Twice in the past four years, the Roberts Court’s five conservatives have joined in opinions criticizing the old decision but without overruling it. Then they took up a case directly challenging the precedent engineered by the Center for Individual Rights, a conservative Washington-based public interest law firm. The center recruited 10 California non-union teachers who object to paying fees to the California Teachers Association to serve as plaintiffs in the new case, Friedrichs v. California Teachers Association.
As Justice Stephen G. Breyer remarked in oral arguments last week [Jan. 11], Abood was “a compromise.” It balanced the free-speech concerns of non-union members not to pay for political advocacy with which they disagreed against the unions’ interest in financing collective bargaining that by law benefits members and non-members alike.
Admittedly, four justices would have barred the mandatory fees: Chief Justice Warren E. Burger and associate justices Harry A. Blackmun, Lewis F. Powell Jr., and William H. Rehnquist. Nevertheless, the precedent stayed on the books, and unions established accounting procedures to separate “chargeable” collective bargaining expenses from “non-chargeable” lobbying or political advocacy.
Even if sometimes contentious, these arrangements have not proved to be unworkable. Nor have there been any changes in underlying legal doctrines to undermine Abood’s compromise. But groups opposed to public employee unions have gained political ground in recent years. Notably, two states that previously allowed public unions to collect agency fees, Michigan and Wisconsin, changed course after Republican wins in gubernatorial and legislative elections.
The climate at the Supreme Court was also changing. In a 1991 decision, Justice Antonin Scalia acknowledged public employee unions’ interest in preventing “free ridership” by non-members. But Scalia joined the two recent decisions, both written by conservative Samuel A. Alito Jr., criticizing Abood and all but inviting opponents to ask for it to be overruled.
In neither of the decisions Knox v. Service Employee International Union (2012) or Harris v. Quinn (2014) did Alito contend that Abood is simply unworkable. In the second of the rulings, he called Abood “an anomaly.” It is not. Indeed, federal labor law allows agency fees in private sector unions, and 23 states plus the District of Columbia still allow public employee unions to collect “fair share fees” from non-members.

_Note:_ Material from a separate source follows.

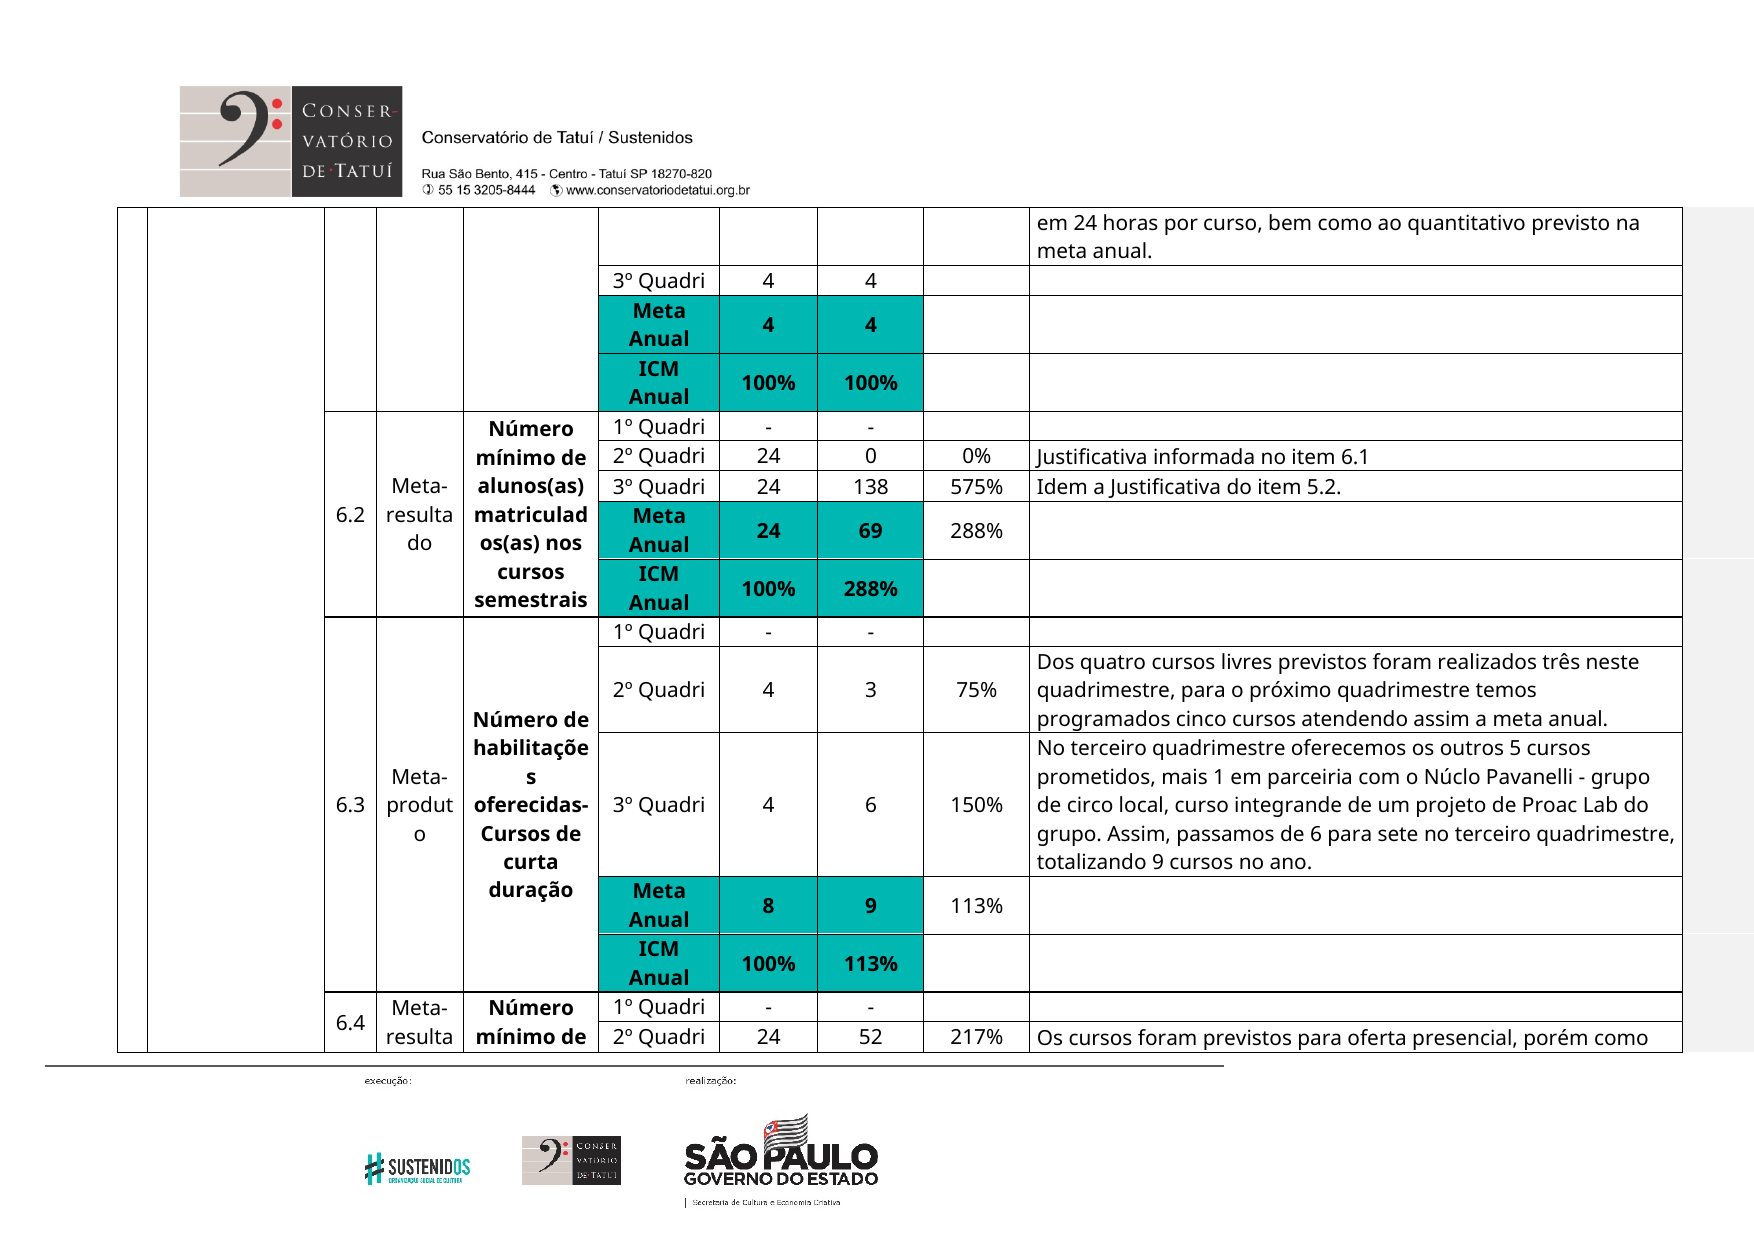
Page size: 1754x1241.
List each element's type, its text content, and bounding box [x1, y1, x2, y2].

Plaintiffs’ attorney Michael Carvin had sympathetic ears from the five Roberts Court conservatives during oral arguments, but the liberal justice Elena Kagan asked him what “special justification” he had for overruling Abood. Carvin had none. “Abood erroneously denies a fundamental right,” he said. As Kagan remarked, under that logic any decision rejecting a claimed right would lose any stare decisis effect. Respect for precedent would be out the window.
By coincidence, the court overturned two precedents the very next day after the arguments in Friedrichs. In Hurst v. Florida, the court overruled two decisions from the 1980s that had previously upheld Florida’s capital punishment system, which gave judges the power to make findings necessary to impose the death penalty. Those old rulings, Justice Sonia Sotomayor explained, were inconsistent with decisions over the past 15 years generally requiring juries not judges to make factual findings needed to raise a defendant’s sentence. “Time and subsequent decisions have washed away the holdings” of the prior cases, Sotomayor wrote.
Hurst marked the twelfth time that the Roberts Court has explicitly overruled a prior decision. Liberals will remember as the most important example the same-sex marriage decision, Obergfell v. Hodges (2015). For the 5-4 majority, Justice Anthony M. Kennedy explained how the logic of a 1972 decision refusing to recognize same-sex marriages had been undermined by a succession of rulings recognizing gay rights.
In other decisions, however, the Roberts Court conservatives have run roughshod over precedents with little if any special justification notably, the campaign finance ruling in Citizens United v. Federal Election Commission (2010) and the Second Amendment decision later that year in McDonald v. Chicago. At his confirmation hearing, Roberts acknowledged that overturning precedents causes “a shock” to the legal system. From all that appeared in last week’s arguments, public employee unions need to brace themselves for such a shock before the justices wrap up this spring.